I lived in Boston’s North End while attending Northeastern University in 1983. Everyday I walked under the Central Artery, a huge freeway built through the center of the city that separated the North End from the downtown. While I was there the decision was made to place the freeway underground. Much has been written about all the problems with the “Big Dig” project, but it seems to me this is a lot nicer then my daily walk about 30-years ago. Time flies!
In San Francisco I worked with several groups arguing to remove the Embarcadero Freeway after the 1989 Earthquake. It was a huge battle, but when the freeway finally came down I think everyone was convinced that it was the right decision. Today it’s hard to imagine the freeway ever existed.
Later, as Executive Director of the San Francisco County Transportation Authority, I suggested studying placing some of San Francisco’s very heavily travelled arterials underground (e.g. Oak/Fell in the Western Addition and 19th Street in the Sunset). The idea was to remove the traffic from the street and give the space back for pedestrians, transit and limited auto access. The underground roads would be funded by congestion-based tolls. The idea – even studying it – was heavily opposed by many in the environmental community, and nothing came of it.
I still like the idea of placing cars underground and making the drivers pay for the privilege. It always makes me mad that public transport is forced underground in most cities. It may be faster there, but access by passengers is complicated, it’s way more expensive than surface based transit (leading free marketers to say public transport is too expensive!) and public transport passengers (people doing something good for the environment!) are forced to sit in dark tunnels, while car drivers enjoy the sunshine.
More photos of the Rose Kennedy Greenway in Boston on my Flickr account.
In September I visited Boston to talk with people in the city and at MIT about GreenCityStreets. Lots of interesting discussion and ideas to follow up on in 2012. I had some time to go down memory lane, and walked through the Public Garden on a beautiful fall day.
When the weather was good I used to walk home from Northeastern through the Public Garden to my apartment in the North End. It was a great way to unwind from my Masters Thesis research. My route took me through the Fenway, people watching on Newbury Street in the Back Bay, then through the Public Garden, crossing the street into The Commons, then past the Park Street MBTA station, through Government Center, by Haymarket, then under the Central Artery to Salem Street.
The Public Garden was always a highlight in early spring and summer. Green lawns with lots of flowers, generally the Swan Boats were stowed away for the night, and a cool breeze. All my Boston Public Garden photos on Flickr.

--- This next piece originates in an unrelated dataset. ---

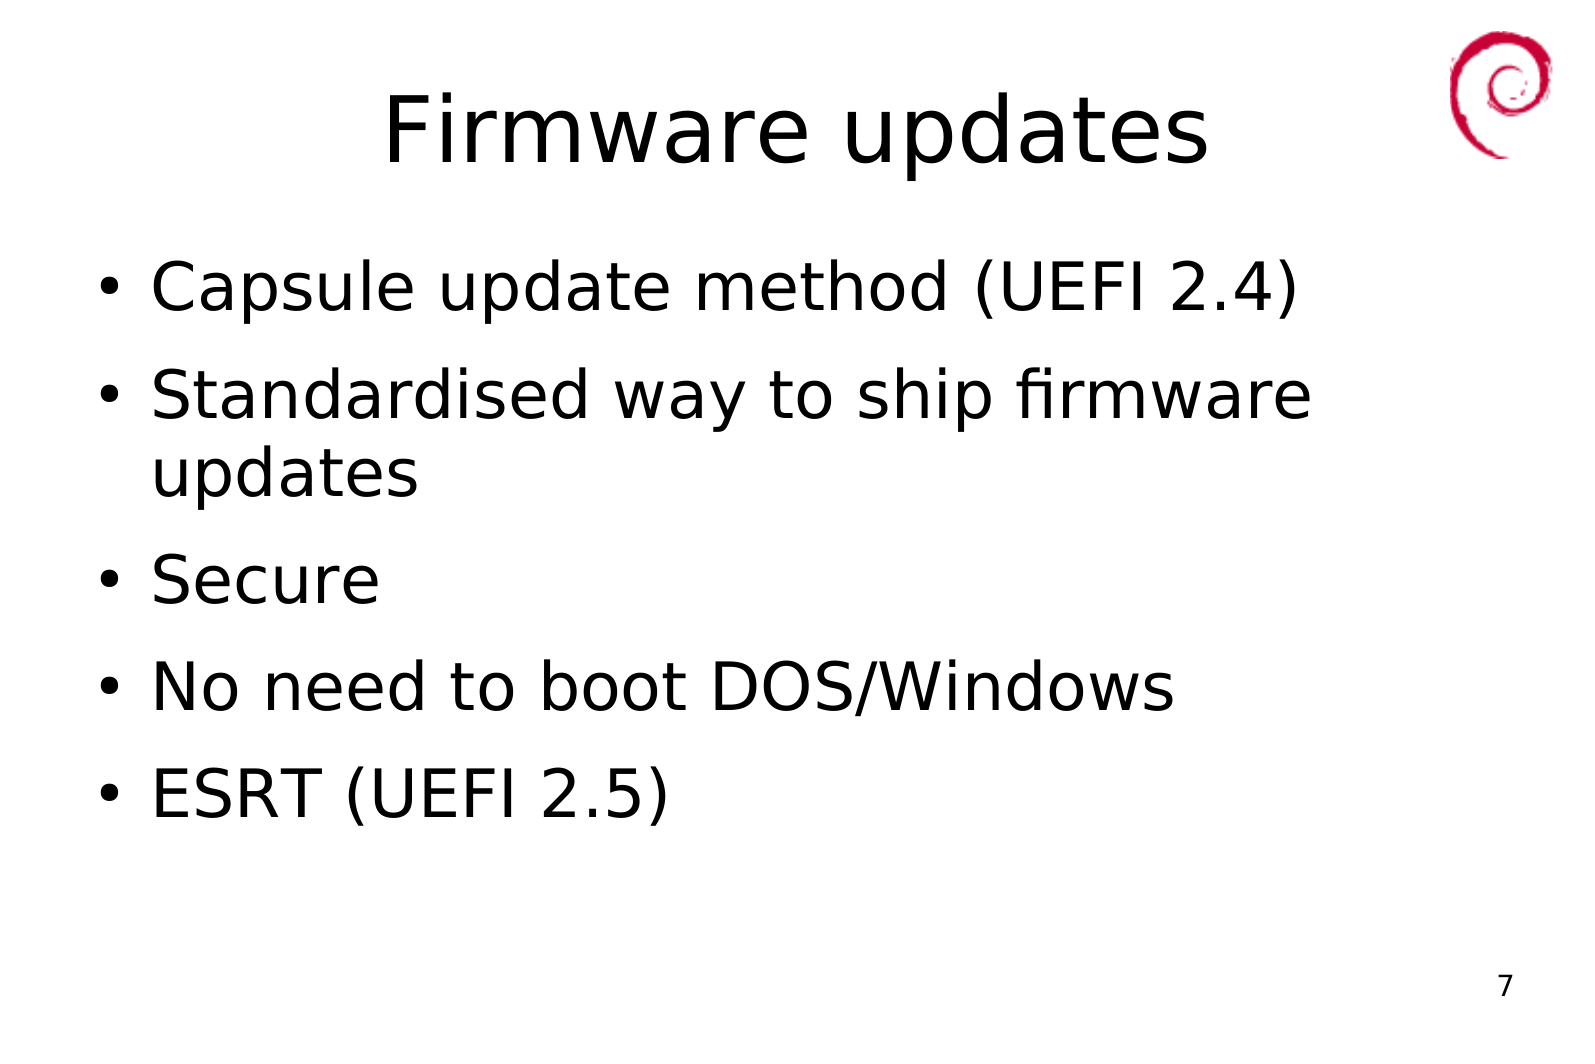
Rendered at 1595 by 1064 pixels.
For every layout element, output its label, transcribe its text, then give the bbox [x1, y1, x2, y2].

title Firmware updates [79, 42, 1515, 221]
list Capsule update method (UEFI 2.4) Standardised way to ship firmware updates Secure No need to boot DOS/Windows ESRT (UEFI 2.5) [79, 248, 1515, 1037]
picture [1450, 31, 1555, 159]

Here’s another Boston aerial photo. I am working on my settings, let’s see if this one fits in the Blogger format.
Flying out of Boston last week I had a window seat and it was a clear day. Here’s a photo of downtown Boston and the new bridge. More photos on my flickr site.
I just returned from a trip to the USA. Starting with my hometown of Buffalo, then Troy NY (for a Rensselaer Polytechnic Institute reunion), on to Boston, then San Jose and finally San Francisco. Lots of traveling.
Last Monday was a real adventure: my sister dropped me off at the commuter rail station in Worchester MA, took the train to Boston South Station. From there I took the new Silver Line bus rapid transit (BRT) line to the airport. The photo above is of downtown Boston from the airplane.
The Silver Line has a neat system where they send people heading to the airport with baggage to one end of the platform enabling them to board the bus first and put their baggage on the racks. Then the bus pulls up to the main platform and all the other riders board (there are four stops before the airport).
My only complaint was that the signs in South Station were not easy to read/understand. Specifically, they have a very small silver airplane symbol on a maroon background … this is supposed to tell you to go this way to the airport. I went up and down the escalators several times looking for the Silver Line to the airport – and, when I – a fairly seasoned public transport user and traveler – have this kind of problem I am sure I am not alone!